12 junio, 2011

El candidato


En el bullicioso mercado, las burbujas escapaban por el patio central como pompas de jabón. Eran burbujas de colores y de un fuerte olor a especias que se mezclaba ncon el griterío: las carcajadas de las mujeres por las ocurrencias del tendero, el enfado del carnicero que reñía a su joven y despistado discípulo, las correrías por la galería entre carros cargados de cajas de frutas y verduras. Un sin fin de colores de todos los matices se realzaban en los puestos con luceros, mientras en los pasillos oscuros los azulejos escondían sus vivos colores como si se reservaran en la cruenta batalla.
            Las miradas se revolvían buscando a los personajes con máscaras, sus sonrisas se dibujaban estáticas sobre la superficie de sus caretas similares a la de los payasos, aunque adoptando gestos solemnes y exagerados. Su verborrea emborrachaba al gentío que se empalagaba de la dulzura excesiva de sus palabras, provocando desconfianza ante tanta adulación.
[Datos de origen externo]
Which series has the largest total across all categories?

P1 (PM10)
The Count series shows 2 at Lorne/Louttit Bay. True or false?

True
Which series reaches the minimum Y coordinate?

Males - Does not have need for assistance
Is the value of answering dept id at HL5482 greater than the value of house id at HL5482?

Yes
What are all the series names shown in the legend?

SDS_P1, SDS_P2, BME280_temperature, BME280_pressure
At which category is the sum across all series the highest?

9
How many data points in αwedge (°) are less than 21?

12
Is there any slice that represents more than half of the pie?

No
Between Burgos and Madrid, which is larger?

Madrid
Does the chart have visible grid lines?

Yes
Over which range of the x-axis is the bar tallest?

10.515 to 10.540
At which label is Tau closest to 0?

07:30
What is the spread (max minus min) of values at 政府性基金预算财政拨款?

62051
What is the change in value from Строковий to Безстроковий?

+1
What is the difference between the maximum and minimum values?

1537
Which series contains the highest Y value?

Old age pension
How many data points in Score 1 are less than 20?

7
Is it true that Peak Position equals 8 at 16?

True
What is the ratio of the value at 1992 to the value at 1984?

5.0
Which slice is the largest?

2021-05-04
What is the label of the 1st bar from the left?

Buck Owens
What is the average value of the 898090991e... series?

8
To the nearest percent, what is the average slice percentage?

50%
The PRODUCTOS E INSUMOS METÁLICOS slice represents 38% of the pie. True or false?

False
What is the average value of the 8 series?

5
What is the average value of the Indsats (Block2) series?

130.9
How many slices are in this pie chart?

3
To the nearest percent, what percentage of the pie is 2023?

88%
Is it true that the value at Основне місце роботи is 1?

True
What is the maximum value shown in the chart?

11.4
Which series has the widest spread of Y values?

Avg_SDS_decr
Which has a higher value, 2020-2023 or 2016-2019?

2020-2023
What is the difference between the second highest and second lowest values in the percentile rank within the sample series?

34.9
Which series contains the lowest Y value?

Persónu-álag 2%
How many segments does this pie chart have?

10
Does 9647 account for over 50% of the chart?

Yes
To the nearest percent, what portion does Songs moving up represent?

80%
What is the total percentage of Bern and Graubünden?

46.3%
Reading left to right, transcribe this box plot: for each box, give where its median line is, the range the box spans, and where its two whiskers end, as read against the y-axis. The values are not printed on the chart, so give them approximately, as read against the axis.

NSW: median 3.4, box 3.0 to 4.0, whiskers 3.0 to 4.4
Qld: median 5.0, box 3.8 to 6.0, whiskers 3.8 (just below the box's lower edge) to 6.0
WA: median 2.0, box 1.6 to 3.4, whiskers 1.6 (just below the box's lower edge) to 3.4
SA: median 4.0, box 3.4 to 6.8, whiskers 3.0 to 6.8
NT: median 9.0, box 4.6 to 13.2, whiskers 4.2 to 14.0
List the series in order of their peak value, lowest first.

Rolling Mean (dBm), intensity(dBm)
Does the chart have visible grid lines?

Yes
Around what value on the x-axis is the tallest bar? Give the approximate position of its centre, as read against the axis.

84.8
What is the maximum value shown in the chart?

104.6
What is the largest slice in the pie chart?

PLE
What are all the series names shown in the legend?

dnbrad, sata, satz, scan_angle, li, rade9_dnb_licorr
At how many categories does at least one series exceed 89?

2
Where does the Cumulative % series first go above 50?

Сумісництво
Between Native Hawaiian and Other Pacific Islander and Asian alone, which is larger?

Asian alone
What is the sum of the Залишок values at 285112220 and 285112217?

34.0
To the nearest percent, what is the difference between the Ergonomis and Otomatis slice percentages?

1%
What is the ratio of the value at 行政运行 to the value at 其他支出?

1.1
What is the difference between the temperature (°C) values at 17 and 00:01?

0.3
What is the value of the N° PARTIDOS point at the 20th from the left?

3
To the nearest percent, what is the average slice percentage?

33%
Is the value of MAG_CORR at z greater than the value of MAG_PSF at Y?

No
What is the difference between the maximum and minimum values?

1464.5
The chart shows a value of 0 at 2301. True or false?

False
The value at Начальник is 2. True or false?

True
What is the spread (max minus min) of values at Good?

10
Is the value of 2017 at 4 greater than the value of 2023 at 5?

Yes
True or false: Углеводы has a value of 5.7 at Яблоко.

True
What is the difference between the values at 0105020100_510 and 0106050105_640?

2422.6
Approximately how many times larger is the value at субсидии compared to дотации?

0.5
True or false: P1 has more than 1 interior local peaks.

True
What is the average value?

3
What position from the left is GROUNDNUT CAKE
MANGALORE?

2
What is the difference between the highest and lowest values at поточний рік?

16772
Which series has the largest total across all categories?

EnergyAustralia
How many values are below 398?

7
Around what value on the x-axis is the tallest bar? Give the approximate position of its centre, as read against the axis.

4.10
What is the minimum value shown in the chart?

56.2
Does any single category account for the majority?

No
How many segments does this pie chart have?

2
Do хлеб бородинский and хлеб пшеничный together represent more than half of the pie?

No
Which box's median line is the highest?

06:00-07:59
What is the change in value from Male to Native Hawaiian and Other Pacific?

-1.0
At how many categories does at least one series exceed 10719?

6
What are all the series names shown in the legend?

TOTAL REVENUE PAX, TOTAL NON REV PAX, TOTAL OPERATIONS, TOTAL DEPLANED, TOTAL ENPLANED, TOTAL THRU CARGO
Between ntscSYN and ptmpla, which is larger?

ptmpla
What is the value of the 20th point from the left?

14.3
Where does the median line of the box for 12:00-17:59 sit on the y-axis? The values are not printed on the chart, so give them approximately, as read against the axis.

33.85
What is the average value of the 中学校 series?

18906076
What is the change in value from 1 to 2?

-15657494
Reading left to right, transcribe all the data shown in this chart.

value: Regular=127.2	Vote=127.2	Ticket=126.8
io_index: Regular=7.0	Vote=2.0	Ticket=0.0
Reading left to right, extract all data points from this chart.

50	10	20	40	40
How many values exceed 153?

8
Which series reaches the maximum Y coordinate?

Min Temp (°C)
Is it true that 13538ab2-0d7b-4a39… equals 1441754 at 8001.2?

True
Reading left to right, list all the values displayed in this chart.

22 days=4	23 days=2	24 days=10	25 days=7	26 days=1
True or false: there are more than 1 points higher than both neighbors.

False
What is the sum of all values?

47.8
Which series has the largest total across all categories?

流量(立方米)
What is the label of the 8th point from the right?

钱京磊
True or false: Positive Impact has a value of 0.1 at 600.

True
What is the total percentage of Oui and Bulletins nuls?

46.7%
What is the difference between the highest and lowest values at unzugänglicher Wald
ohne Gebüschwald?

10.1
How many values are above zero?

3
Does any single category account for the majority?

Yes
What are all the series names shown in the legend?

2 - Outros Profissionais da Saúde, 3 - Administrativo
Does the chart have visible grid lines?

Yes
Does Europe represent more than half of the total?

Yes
No dejaban
de ser unos vendedores más de la plaza, verdaderos profesionales de la política, vendedores de sueños y de remedios milagrosos frente a todos los males económicos y todas las deficiencias de la ciudad.
            A veces se les notaban nerviosos cuando se acercaba demasiado otro charlatán de distinto color, como si se repeliesen, y entonces comenzaban a hablar más deprisa y más alto de lo normal, emborronándose su sonrisa.
            El calor y la luz parecían aumentar a medida que pasaban las horas de la mañana y el bullicio se volvía ensordecedor, pero, de repente, el griterío se fue apagando y un silencio se fue extendiendo desde la entrada principal. La marea humana se fue calmando, formando lentos remolinos hasta que se fue abriendo un pasillo, como una grieta amenazante que fue creciendo hasta alcanzar la trasera del edificio. A lo lejos se vio avanzar, con paso firme y decidido, una figura alta y negra, trajeada, de botines brillantes y sombrero de bombín. Su abundante y cuidada barba, oscurecía su rostro que se mostraba frío y de mirada penetrante. El silencio helado sacudió sin piedad a todos que, inmóviles y boquiabiertos, siguieron los pasos del candidato, y como una procesión desfilaron disciplinados y devotos tras aquel ser magnético hasta el edificio institucional.
Cuando subió al estrado, hierático y de mirada fulminante, contempló a cada uno de los sumisos ciudadanos, que percibían con resignación como eran violadas sus conciencias. Respiró profundamente ante la expectación del vecindario y lo dijo, concluyente, con una sonoridad incuestionable, su palabra atronó provocando un eco que se repite hasta la saciedad: ¡YO! Entonces los ciudadanos rompieron el silencio llenando el espacio de gritos, vítores, silbidos… mientras  que el candidato con su gesto asentía.